EXCERPTED TEXT:
___
Updated: April 8, 2017, at 4:15 p.m.

In May 2016, Senate Majority Leader Mitch McConnell published his memoir The Long Game, a personal reflection on his three decades in the upper house of Congress. Just months earlier, McConnell set into motion another long game, which finally ended today, and whose resolution will have an impact on the Senate, the Supreme Court, and the nation for years to come.

Soon after the death of Justice Antonin Scalia in February 2016, Barack Obama announced that he would nominate Scalia’s replacement. In response, McConnell declared that Republicans would not consider Obama’s nominee: “This nomination will be determined by whoever wins the presidency in the polls. I agree with the Judiciary Committee’s recommendation that we not have hearings. In short, there will not be action taken.”

With those words, McConnell made the first move in a game known as the prisoner’s dilemma, an archetypal game theory contest that pits two parties against each other. The game, originally proposed by two RAND mathematicians and later formalized by the Princeton mathematician Albert W. Tucker, goes something like this: two criminals rob a bank and are arrested, imprisoned, and placed into solitary confinement. The police, who only have enough evidence to imprison the criminals for one year on a lesser charge, separately offer both criminals the same deal: “Right now, we can imprison you for one year. If you confess and betray your accomplice, we’ll let you go free, and imprison your accomplice for 20 years. If you both confess, we won’t need your testimony and will imprison you both for eight years.” What should the prisoners do?
___
EXCERPTED DATA:
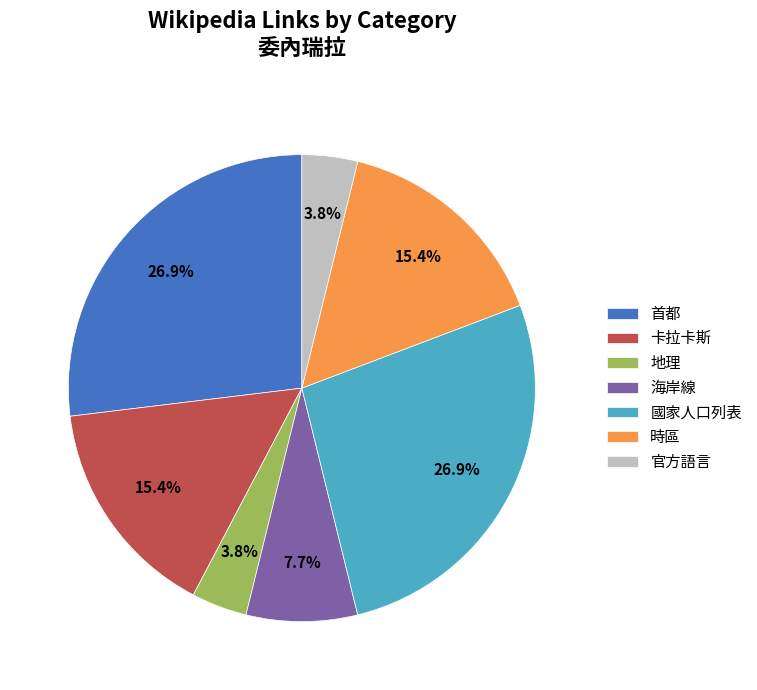

What percentage is the 時區 slice, to the nearest percent?

15%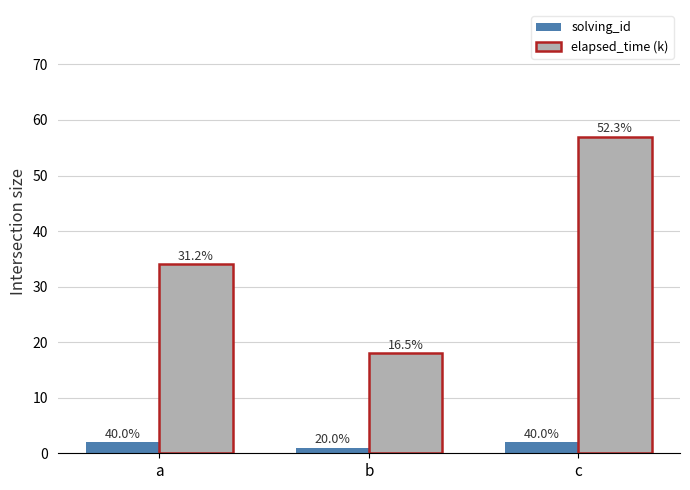

List the series in order of their peak value, lowest first.

solving_id, elapsed_time (k)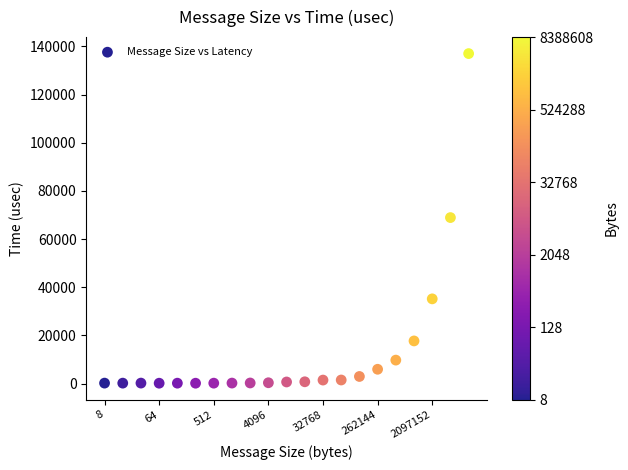

What is the range of Y values (max minus min)?

136889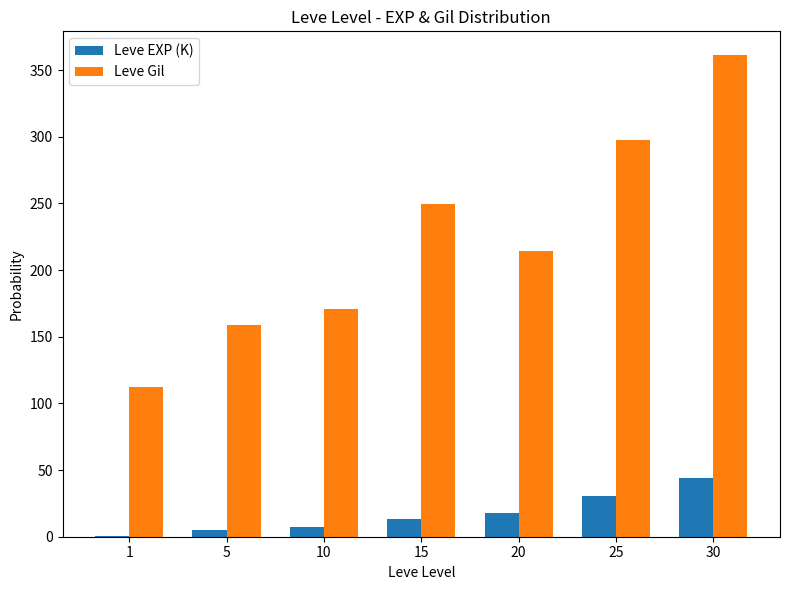

How many series are shown in this chart?

2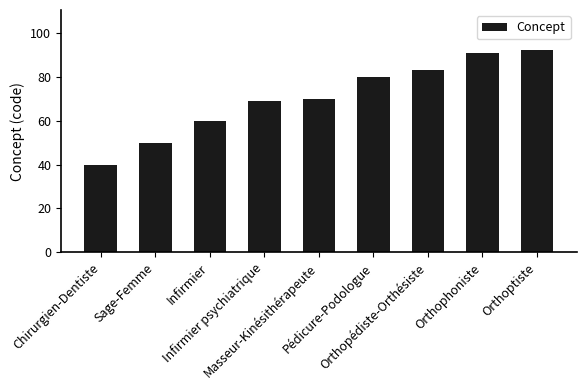

True or false: the data shows 142 at Orthopédiste-Orthésiste.

False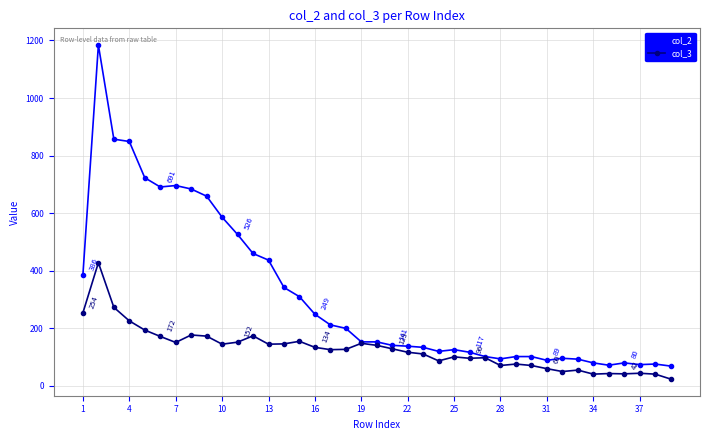

Which series has the widest spread of values?

col_2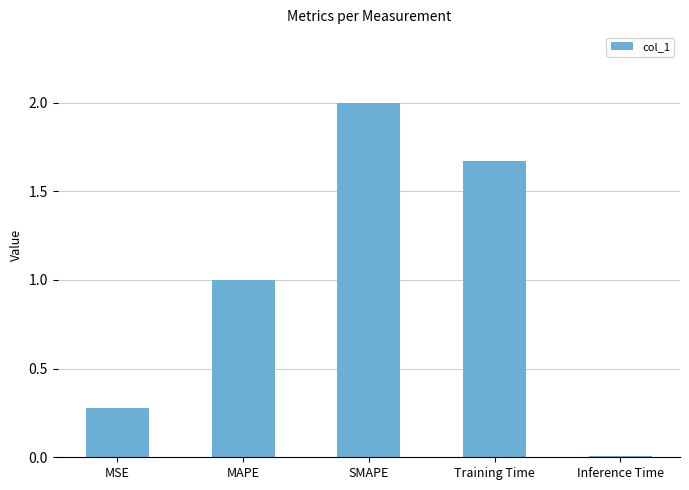

Between SMAPE and MAPE, which is larger?

SMAPE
___
PROBLEMS TO WORK ON:
(1) Name every person identified by name in the article about Mitch McConnell and the prisoner's dilemma.
(2) Print everything in the article about Mitch McConnell and the prisoner's dilemma from "In May 2016, Senate" down to "years to come.", unchanged.
The records play no part in this work.

RESPONSES:
(1) Mitch McConnell, Antonin Scalia, Barack Obama, Albert W. Tucker

(2)
In May 2016, Senate Majority Leader Mitch McConnell published his memoir The Long Game, a personal reflection on his three decades in the upper house of Congress. Just months earlier, McConnell set into motion another long game, which finally ended today, and whose resolution will have an impact on the Senate, the Supreme Court, and the nation for years to come.